On peut arriver à se calmer ainsi et quand on est détendu à nouveau, on peut faire anapanasati. Si vous voulez faire quelque chose, eh bien faites cela !

Au début vous trouverez peut-être cela très ennuyeux ou vous penserez que vous n’êtes pas doué. C’est comme apprendre à jouer de la guitare : d’abord les doigts manquent de souplesse et cela paraît impossible mais après un certain temps, on est plus habile et cela devient facile.


Avec anapanasati vous apprenez à observer ce qui se passe dans votre esprit,

Vous appernez à reconnaître les moments où l’agitation pointe, où la tension s’éveille, où la résistance se manifeste ; vous n’essayez plus de vous convaincre du contraire.

Vous êtes pleinement conscient des choses telles qu’elles sont et ensuite, que faites-vous quand vous êtes tendu, agité et nerveux ? Vous vous détendez.

Mes premières années auprès d’Ajahn Chah, j’étais très sérieux dans ma méditation. Beaucoup trop sévère et solennel, j’avais perdu tout sens de l’humour.
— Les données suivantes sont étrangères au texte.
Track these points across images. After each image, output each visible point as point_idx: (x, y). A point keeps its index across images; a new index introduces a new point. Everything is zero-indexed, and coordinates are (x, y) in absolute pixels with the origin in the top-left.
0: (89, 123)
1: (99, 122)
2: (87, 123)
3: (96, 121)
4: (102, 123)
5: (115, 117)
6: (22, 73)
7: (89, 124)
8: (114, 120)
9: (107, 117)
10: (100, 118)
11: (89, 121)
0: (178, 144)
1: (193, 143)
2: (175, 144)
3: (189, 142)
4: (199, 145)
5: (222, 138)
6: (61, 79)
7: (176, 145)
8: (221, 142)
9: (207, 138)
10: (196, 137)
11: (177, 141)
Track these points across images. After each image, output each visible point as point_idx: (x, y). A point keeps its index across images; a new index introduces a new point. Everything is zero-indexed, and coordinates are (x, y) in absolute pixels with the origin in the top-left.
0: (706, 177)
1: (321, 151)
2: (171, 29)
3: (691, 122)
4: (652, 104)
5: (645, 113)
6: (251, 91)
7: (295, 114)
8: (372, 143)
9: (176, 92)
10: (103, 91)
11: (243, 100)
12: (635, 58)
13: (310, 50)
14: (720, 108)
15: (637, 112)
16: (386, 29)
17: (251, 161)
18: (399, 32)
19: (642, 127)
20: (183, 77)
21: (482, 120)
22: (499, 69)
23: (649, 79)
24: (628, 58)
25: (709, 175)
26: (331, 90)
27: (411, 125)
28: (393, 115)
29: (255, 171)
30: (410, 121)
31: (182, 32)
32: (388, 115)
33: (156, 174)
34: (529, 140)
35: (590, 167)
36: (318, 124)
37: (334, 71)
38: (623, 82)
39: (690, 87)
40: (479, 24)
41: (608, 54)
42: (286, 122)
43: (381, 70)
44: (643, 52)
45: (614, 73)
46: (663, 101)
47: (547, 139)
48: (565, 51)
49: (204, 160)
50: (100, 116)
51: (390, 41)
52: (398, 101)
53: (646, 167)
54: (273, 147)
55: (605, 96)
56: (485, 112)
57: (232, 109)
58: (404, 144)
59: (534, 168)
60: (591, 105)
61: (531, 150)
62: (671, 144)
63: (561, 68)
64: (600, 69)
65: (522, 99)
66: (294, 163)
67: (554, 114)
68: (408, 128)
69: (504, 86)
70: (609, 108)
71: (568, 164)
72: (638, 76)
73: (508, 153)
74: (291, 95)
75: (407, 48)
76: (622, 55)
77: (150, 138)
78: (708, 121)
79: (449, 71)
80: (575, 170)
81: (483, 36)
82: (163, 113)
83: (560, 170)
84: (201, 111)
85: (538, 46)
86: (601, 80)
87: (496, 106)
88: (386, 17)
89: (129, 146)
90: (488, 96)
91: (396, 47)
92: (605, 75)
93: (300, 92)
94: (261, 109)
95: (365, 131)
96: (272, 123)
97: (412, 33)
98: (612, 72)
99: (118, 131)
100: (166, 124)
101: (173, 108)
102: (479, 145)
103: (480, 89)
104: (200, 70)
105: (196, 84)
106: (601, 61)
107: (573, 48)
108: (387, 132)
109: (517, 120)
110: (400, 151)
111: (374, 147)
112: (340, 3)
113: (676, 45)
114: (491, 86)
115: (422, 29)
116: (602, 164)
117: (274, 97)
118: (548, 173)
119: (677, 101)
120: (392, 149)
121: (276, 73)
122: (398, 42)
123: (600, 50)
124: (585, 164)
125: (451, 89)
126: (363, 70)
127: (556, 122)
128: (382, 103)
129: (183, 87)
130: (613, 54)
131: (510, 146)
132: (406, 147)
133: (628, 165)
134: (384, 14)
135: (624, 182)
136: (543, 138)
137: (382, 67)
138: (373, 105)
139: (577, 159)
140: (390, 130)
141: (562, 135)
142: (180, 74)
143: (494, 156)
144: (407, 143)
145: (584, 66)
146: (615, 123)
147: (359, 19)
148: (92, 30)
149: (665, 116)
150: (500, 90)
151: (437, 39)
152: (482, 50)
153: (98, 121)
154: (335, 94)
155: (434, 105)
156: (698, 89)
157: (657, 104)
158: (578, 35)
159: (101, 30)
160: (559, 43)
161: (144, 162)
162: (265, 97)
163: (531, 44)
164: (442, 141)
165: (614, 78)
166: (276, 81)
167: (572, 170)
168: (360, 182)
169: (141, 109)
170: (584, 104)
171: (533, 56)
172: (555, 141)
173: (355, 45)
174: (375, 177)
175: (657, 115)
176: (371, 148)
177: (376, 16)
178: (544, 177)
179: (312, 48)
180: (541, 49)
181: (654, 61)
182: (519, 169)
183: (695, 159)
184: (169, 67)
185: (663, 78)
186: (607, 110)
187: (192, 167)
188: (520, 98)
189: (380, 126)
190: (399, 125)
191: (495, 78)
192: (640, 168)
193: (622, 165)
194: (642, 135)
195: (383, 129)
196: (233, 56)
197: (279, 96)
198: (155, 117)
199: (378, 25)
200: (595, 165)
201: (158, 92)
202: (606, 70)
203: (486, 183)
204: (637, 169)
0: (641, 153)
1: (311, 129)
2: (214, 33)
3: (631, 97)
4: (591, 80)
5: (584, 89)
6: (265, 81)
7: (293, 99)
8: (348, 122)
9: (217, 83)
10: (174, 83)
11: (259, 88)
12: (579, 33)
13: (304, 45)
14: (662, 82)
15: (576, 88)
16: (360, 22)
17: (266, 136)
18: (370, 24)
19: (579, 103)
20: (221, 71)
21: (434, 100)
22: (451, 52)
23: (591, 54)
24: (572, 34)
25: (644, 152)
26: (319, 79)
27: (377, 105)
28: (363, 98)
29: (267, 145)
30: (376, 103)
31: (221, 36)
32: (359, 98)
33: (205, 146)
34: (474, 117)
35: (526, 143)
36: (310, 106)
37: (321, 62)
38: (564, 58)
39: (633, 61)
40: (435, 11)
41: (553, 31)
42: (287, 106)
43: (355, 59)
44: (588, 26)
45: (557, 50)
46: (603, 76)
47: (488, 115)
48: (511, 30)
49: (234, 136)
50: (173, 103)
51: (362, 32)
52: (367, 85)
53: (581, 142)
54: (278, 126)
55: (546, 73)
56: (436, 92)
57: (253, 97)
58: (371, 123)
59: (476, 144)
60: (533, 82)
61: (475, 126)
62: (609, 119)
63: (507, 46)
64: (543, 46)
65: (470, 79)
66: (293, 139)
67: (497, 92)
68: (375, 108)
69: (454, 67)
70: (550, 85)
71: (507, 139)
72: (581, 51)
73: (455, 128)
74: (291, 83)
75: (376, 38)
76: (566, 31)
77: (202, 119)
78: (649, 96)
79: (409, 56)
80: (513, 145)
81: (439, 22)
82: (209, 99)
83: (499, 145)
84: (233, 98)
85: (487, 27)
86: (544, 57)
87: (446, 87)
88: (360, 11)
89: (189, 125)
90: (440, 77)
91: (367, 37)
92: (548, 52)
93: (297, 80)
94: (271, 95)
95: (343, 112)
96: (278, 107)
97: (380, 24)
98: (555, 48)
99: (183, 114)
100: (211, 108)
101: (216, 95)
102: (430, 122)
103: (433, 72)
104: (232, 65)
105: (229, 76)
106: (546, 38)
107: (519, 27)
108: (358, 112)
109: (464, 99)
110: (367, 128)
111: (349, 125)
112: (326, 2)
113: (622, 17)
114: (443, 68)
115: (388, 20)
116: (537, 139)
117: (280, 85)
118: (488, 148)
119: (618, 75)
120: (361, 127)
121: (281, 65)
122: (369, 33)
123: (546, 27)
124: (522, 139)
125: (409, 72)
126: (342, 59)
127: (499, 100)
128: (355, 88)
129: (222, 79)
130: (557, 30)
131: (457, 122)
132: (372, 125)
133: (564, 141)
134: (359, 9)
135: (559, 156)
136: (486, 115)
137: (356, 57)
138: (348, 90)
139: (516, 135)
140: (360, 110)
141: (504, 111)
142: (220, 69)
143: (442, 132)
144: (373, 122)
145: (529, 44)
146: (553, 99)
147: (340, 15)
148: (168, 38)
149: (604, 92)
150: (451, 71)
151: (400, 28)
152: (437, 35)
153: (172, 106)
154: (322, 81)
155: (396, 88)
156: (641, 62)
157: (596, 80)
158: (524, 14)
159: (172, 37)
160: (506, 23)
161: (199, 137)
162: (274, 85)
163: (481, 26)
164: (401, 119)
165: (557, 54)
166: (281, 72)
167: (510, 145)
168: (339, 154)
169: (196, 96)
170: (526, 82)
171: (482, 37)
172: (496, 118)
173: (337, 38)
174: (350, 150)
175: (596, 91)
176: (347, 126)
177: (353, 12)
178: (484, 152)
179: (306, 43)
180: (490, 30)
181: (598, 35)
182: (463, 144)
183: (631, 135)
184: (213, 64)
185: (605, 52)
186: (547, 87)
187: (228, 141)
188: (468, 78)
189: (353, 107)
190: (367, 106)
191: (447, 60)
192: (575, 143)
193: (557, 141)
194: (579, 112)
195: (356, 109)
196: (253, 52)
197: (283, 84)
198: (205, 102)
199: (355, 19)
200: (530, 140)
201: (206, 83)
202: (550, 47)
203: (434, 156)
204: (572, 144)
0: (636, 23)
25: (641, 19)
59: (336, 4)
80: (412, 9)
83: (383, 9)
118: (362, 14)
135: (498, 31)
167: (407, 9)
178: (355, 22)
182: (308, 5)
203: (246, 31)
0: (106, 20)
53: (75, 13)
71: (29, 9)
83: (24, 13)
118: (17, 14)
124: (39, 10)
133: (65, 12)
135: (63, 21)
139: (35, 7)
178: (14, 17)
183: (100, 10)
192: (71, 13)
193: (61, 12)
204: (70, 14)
J’étais devenu mortellement sérieux, tout desséché comme une vieille branche.

Je consacrais beaucoup d’efforts à la pratique, j’étais toujours tendu et désagréable et je me répétais sans cesse : « Il faut que je fasse ceci ou cela. Je suis trop paresseux ». Je me sentais affreusement coupable si je ne passais pas tout mon temps à méditer — j’étais dans un état d’esprit sombre et sans joie.

Alors j’ai observé cela, j’ai médité sur moi-même en tant que vieille branche desséchée et quand cela devenait trop pénible, je me rappelais que le contraire était possible : « Tu n’es pas obligé de faire quelque chose ni d’aller quelque part. Sois en paix avec les choses telles qu’elles sont en cet instant, détends toi, lâche toute cette souffrance. »
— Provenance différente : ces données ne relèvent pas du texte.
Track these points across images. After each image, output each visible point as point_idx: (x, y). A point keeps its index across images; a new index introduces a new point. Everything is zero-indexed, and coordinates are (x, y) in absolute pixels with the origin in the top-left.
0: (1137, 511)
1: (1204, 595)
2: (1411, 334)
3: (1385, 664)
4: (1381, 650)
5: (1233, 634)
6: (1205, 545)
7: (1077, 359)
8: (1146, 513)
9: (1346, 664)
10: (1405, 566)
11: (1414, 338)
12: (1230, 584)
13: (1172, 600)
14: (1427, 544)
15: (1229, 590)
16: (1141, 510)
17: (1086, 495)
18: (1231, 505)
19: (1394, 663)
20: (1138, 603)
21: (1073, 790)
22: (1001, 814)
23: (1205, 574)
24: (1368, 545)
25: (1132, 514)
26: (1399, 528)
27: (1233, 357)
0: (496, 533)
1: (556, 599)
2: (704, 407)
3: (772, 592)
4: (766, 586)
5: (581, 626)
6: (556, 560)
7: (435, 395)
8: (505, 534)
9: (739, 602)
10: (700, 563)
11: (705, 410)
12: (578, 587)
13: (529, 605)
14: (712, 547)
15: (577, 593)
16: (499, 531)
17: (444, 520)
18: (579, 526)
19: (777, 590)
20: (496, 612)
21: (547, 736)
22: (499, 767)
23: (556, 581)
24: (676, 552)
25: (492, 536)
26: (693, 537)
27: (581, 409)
Quand le mental en arrive à ce point de tension, utilisez le contraire, apprenez à prendre les choses avec calme et légèreté. Vous lisez dans certains livres qu’il ne faut pas faire d’effort — « laissez les choses se faire naturellement » — et vous vous dites qu’il n’y a qu’à se laisser bercer tranquillement. Mais c’est précisément à ce moment-là que vous sombrez dans un état de passivité et de torpeur ; c’est là qu’il faut fournir un peu plus d’effort.

Avec anapanasati vous pouvez maintenir l’effort pendant une inspiration et, si vous n’y arrivez pas, maintenez-le au moins pendant une demi-inspiration — ainsi vous n’essaierez pas de devenir parfait d’un seul coup ! Vous n’êtes pas obligé de réussir à cause d’une idée préconçue de comment les choses devraient se passer ; faites plutôt face aux problèmes tels qu’ils se présentent. Et si votre esprit est agité de pensées, le reconnaître est une forme de sagesse, de vision pénétrante des choses telles qu’elles sont.
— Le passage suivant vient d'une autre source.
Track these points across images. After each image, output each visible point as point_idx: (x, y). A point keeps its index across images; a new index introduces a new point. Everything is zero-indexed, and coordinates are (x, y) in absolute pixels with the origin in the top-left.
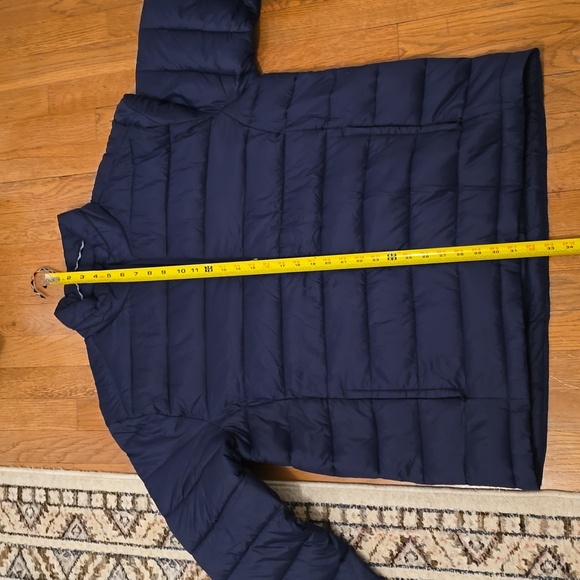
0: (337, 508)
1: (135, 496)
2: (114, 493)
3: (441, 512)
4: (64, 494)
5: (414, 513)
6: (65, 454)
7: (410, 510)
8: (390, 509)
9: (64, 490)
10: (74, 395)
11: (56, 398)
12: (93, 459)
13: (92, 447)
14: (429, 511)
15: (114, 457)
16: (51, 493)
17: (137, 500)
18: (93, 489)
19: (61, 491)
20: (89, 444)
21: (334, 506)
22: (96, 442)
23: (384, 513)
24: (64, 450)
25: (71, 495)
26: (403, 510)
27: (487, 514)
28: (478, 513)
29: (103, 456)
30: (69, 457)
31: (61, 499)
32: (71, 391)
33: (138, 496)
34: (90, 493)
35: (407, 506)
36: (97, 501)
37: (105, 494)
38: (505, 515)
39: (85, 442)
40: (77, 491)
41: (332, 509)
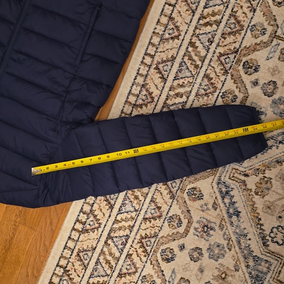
0: (129, 97)
1: (81, 211)
2: (75, 223)
3: (150, 42)
4: (64, 255)
5: (146, 57)
6: (44, 244)
7: (144, 58)
8: (139, 68)
9: (62, 254)
10: (17, 224)
11: (14, 236)
12: (54, 229)
13: (47, 226)
14: (147, 49)
15: (58, 215)
16: (61, 264)
17: (84, 210)
18: (68, 235)
19: (62, 257)
20: (45, 227)
21: (128, 98)
22: (46, 222)
23: (140, 72)
24: (42, 244)
25: (66, 251)
26: (142, 62)
27: (159, 19)
28: (157, 24)
29: (55, 221)
30: (47, 243)
31: (66, 258)
32: (15, 225)
33: (82, 209)
34: (69, 238)
35: (141, 59)
36: (75, 235)
37: (73, 229)
38: (162, 11)
39: (43, 229)
40: (66, 246)
41: (129, 100)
Croire que vous ne devriez pas être comme cela, vous détester ou vous décourager parce que vous êtes effectivement comme cela, est une forme d’ignorance.


La pratique d’anapanasati c’est votre point de départ

La pratique d’anapanasati vous permet de voir les choses telles qu’elles sont à cet instant ; c’est votre point de départ : maintenez l’attention encore un peu plus longtemps et vous commencerez à comprendre ce qu’est la concentration.

A présent, vous êtes en mesure de prendre des résolutions que vous pouvez tenir. Ne prenez pas des résolutions de Superman si vous n’êtes pas Superman. Pratiquez anapanasati pendant dix ou quinze minutes plutôt que décider de tenir toute la nuit : « Je vais faire anapanasati jusqu’à l’aube ». Parce que si vous n’y arrivez pas, vous allez être furieux. Fixez-vous des temps de méditation que vous savez pouvoir tenir. Faites-en l’expérience, travaillez avec votre esprit jusqu’à savoir exactement quel effort vous pouvez fournir et comment vous détendre.

Anapanasati est quelque chose d’immédiat, c’est une pratique qui vous mène directement à la vision pénétrante, vipassana. La nature impermanente de la respiration ne vous appartient pas, n’est-ce pas ? Une fois né dans ce monde, le corps respire tout seul — inspiration et expiration, l’une conditionnant l’autre — et il en sera ainsi tant que le corps sera en vie. Vous ne contrôlez rien, la respiration relève de l’ordre naturel des choses, elle ne vous appartient pas, elle n’est pas vous.

Quand vous observez cela, vous pratiquez vipassana, la vision pénétrante. Il n’y a là rien d’excitant, de fascinant ni de désagréable. C’est tout à fait naturel.